Lawsuit alleges mistreatment at Border Patrol facilities in Arizona

By David Schwartz

By David Schwartz

PHOENIX (Reuters) - Civil rights groups have filed a federal lawsuit against the U.S. Border Patrol complaining immigrants were unlawfully held for extended periods in freezing, filthy holding cells in Arizona, plaintiffs' attorneys said on Wednesday.

The lawsuit, on behalf of three undocumented immigrants detained at the Tucson Border Patrol Station, says detainees are mistreated for days in what were designed to be hours-long holding cells in southern Arizona detention facilities.

The complaint filed in U.S. District Court in Tucson on Monday cited a wide range of abuse and neglect, including being held in overcrowded cells and denied adequate food, water, sleep and medical care.

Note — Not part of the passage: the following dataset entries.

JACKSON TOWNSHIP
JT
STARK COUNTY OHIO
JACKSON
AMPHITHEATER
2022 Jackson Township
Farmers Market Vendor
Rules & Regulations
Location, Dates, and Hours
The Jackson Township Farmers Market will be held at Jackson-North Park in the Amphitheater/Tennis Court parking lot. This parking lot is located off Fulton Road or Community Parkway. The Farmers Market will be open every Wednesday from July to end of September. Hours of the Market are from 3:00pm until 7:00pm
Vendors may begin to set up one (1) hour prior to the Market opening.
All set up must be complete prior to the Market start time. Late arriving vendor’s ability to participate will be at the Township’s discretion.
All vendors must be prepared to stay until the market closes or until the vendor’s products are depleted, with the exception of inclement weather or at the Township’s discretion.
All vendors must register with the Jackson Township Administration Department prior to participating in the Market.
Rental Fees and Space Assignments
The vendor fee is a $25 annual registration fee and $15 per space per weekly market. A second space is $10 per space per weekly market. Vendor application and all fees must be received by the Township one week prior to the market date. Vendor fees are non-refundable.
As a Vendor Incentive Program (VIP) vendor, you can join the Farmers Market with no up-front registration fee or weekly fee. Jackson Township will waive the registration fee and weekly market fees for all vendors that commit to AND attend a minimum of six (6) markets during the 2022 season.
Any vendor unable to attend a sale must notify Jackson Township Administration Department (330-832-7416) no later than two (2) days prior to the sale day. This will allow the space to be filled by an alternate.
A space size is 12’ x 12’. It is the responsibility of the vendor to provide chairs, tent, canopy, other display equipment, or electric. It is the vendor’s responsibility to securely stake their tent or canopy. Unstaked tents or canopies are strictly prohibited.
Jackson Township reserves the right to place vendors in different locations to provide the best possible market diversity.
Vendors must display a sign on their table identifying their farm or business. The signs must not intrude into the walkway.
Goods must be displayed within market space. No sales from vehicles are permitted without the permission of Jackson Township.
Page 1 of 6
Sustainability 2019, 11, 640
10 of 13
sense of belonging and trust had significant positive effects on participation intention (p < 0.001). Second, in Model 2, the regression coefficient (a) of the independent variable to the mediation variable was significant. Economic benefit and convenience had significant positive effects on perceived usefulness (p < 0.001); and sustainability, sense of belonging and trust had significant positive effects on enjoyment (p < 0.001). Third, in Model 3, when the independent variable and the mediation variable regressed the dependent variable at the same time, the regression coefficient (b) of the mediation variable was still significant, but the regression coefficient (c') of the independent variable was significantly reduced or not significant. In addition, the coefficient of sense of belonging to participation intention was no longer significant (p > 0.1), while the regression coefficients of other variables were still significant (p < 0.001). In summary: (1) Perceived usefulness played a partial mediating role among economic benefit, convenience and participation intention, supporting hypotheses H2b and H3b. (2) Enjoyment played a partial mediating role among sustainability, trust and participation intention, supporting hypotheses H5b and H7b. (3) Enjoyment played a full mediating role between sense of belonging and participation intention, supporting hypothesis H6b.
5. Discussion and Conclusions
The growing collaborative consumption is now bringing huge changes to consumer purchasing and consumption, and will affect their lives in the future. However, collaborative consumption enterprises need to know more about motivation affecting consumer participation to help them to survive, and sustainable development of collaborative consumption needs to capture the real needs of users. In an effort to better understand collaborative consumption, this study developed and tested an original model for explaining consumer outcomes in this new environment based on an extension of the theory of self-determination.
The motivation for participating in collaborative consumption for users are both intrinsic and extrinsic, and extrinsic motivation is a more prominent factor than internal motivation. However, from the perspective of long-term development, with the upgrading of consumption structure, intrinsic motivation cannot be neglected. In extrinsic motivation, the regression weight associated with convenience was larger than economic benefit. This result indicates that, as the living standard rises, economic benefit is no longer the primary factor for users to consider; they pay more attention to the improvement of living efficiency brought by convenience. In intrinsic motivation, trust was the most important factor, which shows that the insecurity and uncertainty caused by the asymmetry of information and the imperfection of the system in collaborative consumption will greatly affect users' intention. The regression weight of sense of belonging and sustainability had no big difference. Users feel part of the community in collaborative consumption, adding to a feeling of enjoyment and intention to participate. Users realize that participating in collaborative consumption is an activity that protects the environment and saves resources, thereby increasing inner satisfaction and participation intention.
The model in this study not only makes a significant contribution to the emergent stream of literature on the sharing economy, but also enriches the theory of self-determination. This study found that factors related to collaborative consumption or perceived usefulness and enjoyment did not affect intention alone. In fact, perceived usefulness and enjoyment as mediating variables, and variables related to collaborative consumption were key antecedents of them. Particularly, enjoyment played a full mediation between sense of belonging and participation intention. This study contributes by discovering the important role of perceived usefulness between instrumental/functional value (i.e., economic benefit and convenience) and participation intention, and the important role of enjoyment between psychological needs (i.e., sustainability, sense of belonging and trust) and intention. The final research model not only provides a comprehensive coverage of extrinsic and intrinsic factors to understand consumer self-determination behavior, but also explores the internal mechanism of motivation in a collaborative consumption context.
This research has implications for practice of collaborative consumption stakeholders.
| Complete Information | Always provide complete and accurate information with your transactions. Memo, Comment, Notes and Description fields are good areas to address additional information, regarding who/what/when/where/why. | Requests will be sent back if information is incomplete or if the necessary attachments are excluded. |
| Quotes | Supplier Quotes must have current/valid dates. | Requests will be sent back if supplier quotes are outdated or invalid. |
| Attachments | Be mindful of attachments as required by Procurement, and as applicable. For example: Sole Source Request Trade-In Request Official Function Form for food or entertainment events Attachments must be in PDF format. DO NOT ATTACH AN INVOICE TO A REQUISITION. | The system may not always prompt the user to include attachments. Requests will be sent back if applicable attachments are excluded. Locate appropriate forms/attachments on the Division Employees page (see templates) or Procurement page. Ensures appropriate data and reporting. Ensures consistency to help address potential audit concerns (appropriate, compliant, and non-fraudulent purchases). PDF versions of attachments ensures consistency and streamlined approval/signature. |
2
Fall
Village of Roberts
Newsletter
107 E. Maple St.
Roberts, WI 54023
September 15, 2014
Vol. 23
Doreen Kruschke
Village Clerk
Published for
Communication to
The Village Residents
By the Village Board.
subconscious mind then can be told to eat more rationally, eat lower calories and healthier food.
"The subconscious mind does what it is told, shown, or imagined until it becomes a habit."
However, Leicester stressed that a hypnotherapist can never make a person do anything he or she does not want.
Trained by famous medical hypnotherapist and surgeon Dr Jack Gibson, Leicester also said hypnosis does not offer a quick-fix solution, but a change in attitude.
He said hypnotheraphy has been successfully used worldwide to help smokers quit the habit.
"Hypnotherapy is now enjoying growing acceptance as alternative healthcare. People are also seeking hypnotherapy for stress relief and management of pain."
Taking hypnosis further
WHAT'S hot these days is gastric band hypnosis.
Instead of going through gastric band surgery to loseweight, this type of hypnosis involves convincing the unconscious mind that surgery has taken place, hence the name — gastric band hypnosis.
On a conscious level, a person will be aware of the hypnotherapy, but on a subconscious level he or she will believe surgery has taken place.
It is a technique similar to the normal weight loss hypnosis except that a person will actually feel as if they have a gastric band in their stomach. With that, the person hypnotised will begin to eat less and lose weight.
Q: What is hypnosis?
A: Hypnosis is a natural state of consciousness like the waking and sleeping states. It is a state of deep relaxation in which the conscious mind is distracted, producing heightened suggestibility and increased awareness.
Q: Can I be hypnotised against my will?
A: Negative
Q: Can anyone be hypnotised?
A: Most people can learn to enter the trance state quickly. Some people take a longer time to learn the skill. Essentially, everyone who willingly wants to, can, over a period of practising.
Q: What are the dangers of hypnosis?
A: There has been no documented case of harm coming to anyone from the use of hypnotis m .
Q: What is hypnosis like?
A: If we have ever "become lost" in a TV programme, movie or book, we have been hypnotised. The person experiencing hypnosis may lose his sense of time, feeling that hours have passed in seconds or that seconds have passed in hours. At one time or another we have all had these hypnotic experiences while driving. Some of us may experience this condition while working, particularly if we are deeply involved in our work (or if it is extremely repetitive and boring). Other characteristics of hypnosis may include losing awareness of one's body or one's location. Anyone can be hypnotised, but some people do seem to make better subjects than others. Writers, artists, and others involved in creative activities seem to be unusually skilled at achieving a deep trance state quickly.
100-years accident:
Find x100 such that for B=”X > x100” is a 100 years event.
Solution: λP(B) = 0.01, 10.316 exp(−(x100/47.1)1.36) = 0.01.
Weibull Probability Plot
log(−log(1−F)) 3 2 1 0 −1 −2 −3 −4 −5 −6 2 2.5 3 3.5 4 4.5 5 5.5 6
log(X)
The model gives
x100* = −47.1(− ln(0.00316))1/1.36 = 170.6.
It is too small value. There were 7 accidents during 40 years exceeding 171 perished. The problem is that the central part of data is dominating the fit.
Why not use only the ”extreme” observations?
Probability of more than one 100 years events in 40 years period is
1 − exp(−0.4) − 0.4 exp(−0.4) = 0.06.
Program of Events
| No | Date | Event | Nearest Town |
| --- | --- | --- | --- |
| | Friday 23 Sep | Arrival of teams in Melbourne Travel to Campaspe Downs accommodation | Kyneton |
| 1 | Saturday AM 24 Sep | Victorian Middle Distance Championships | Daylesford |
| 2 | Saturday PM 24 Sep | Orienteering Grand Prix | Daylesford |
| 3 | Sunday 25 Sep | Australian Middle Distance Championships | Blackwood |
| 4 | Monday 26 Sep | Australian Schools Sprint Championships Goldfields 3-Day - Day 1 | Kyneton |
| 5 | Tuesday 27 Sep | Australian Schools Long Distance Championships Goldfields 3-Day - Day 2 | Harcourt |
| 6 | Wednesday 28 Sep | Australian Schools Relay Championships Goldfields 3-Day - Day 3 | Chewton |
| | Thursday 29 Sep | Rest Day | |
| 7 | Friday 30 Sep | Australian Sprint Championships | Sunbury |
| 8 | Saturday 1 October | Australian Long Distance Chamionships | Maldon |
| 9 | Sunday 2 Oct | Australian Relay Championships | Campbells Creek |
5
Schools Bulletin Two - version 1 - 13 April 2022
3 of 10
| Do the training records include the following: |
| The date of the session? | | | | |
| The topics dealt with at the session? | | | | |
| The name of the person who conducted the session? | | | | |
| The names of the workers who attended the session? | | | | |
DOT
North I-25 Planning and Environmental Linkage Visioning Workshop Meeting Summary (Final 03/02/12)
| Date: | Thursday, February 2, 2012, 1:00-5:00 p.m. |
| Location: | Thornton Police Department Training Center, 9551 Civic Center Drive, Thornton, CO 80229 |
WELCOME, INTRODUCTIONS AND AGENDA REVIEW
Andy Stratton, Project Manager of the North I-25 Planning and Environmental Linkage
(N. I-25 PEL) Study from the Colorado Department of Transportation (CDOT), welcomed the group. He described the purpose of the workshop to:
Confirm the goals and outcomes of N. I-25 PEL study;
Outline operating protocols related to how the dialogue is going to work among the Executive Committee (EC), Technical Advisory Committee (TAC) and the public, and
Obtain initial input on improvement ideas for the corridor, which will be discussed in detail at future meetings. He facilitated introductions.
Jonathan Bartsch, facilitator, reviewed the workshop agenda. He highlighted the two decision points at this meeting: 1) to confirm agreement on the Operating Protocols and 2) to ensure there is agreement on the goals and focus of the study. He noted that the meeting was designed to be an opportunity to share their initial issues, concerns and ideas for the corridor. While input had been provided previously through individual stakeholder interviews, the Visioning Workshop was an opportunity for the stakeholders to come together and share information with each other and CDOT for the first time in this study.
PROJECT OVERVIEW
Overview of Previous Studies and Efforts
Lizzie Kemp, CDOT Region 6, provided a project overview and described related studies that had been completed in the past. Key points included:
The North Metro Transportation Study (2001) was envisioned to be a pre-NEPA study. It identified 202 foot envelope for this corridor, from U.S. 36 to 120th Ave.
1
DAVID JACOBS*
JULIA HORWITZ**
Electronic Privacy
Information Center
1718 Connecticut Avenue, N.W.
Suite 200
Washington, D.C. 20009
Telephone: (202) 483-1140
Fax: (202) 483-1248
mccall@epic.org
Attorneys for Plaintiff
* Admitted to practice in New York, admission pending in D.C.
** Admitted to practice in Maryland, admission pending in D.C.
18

“With the filing of this lawsuit, it’s no longer going to be possible for Border Patrol to continue denying and ignoring its inhumane and unconscionable mistreatment of individuals in its custody,” said James Lyall, a plaintiff’s attorney from the American Civil Liberties Union.

The complaint, which seeks class-action status, asks a judge to order the U.S. Customs and Border Protection agency to improve detention conditions.

The filing targets one of the nation’s busiest sectors in dealing with the flow of immigrants entering the country illegally from Mexico. Last year, agents made more than 87,000 arrests there.

The customs agency said in a statement that it takes seriously the welfare of those detained in its facilities, which it says are maintained in accordance with the law.

"These facilities are designed to be short term in nature and to house individuals until they can be processed, turned over to another agency or repatriated," the statement said.

The lawsuit paints a grim picture of men, women and children held for extended periods as they await transfer or are released.

Through records requests, plaintiffs' lawyers determined that 80 percent of 72,000 people detained in sector detention facilities during the first six months of 2013 were held longer than a 12-hour maximum set out in agency guidelines.

The lawsuit details extreme conditions where detainees are first stripped of outer clothing and then placed into frigid cells packed with other immigrants. Lights glare day and night.

Basic hygiene and sanitary items like soap are lacking, and there is no access to showers. Beds consist of concrete benches or the floor, the lawsuit says.

“From the moment people are apprehended they are treated in a way that can only be described as subhuman,” said Nora Preciado, a plaintiff’s attorney with the National Immigration Law Center.